Variables	Total (n)	28-day mortality			90-day mortality
		Events (%)	HR (95% CI)	p value	Events (%)	HR (95% CI)	p value
Total	1238	295 (23.8)			397 (32.1)
Cardiovascular diseasesa
Yes	31	22 (71.0)	3.87 (2.51, 5.98)	< 0.001	24 (77.4)	3.67 (2.42, 5.56)	< 0.001
No	1207	273 (22.6)			373 (30.9)
COPD
Yes	22	15 (68.2)	4.02 (2.39, 6.76)	< 0.001	15 (68.2)	3.29 (1.96, 5.52)	< 0.001
No	1216	280 (23.0)			382 (31.4)
Connective tissue disease
Yes	25	13 (52.0)	2.45 (1.41, 4.28)	< 0.001	17 (68.0)	2.66 (1.64, 4.33)	< 0.001
No	1213	282 (23.2)			380 (31.3)
Ulcer disease
Yes	27	10 (37.0)	1.64 (0.87, 3.08)	0.124	13 (48.2)	1.64 (0.94, 2.85)	0.079
No	1211	285 (23.5)			384 (31.7)
Diabetes
Yes	116	44 (37.9)	1.85 (1.34, 2.55)	< 0.001	58 (50.0)	1.90 (1.43, 2.51)	< 0.001
No	1122	251 (22.4)			339 (30.2)
Moderate to severe kidney disease
Yes	60	38 (63.3)	4.54 (3.22, 6.39)	< 0.001	45 (75.0)	4.32 (3.16, 5.90)	< 0.001
No	1178	257 (21.8)			352 (29.9)
Tumours and haematological diseasesa
Yes	43	22 (51.2)	2.57 (1.67, 3.97)	< 0.001	24 (55.8)	2.21 (1.46, 3.34)	< 0.001
No	1195	273 (22.9)			373 (31.2)

• Note: Tumours and haematological diseases, including leukaemia, lymphoma, metastatic solid tumour and any tumour.
• Abbreviations: CI, confidence interval; COPD, chronic obstructive pulmonary disease; HBV-ACLF, hepatitis B virus-related acute-on-chronic liver failure; HR, hazard ratio.
• ^a Cardiovascular diseases, including myocardial infarction, congestive heart failure, peripheral vascular disease and cerebrovascular disease.

We fully concur with the concern regarding the exclusion of liver transplant patients from the study population. Liver transplantation is a crucial therapeutic option for ACLF, demonstrating significant improvements in patient outcomes [7, 8]. Studies have demonstrated that liver transplantation markedly enhances survival rates compared to patients not receiving transplantation, with only a small proportion succumbing to surgical complications or postoperative issues [9]. Including liver transplant recipients in this study could disproportionately elevate the incidence of end-point events, potentially leading to an overestimation of associated risks. Moreover, differences in medical expertise and resources across centres can significantly influence transplant success rates and post-transplant survival outcomes. Critical determinants of transplantation outcomes include the quality of donor organs, the overall health status of recipients and the expertise of the surgical team [10]. Not all patients awaiting transplantation are eligible, and therefore, including liver transplant recipients might compromise the predictive accuracy of the model when applied to other medical centres. Consequently, liver transplant recipients were excluded from the model's development.

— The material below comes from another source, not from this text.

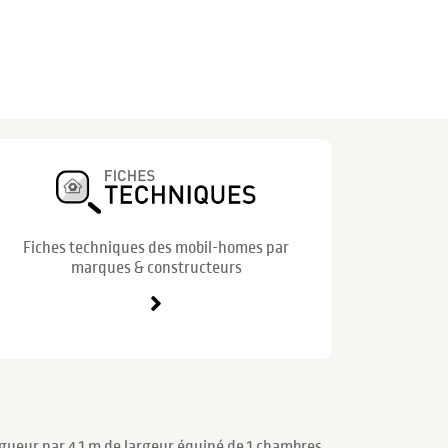
Fiches techniques des mobil-homes par
marques & constructeurs
gueur par 4.1 m de largeur équipé de 1 chambres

We also acknowledge the potential influence of regional and racial variations on the generalisability of the aCCI-HBV-ACLF score. To address this, we aim to expand our data collection in future studies to validate the score in diverse populations. Once again, we are grateful for their in-depth review and constructive suggestions on our study. Their feedback has further illuminated the applicability and avenues for optimisation of the aCCI-HBV-ACLF score in different populations. We firmly believe that the aCCI-HBV-ACLF score can provide a more accurate prognostic assessment tool for the treatment and management of patients with ACLF in clinical practice.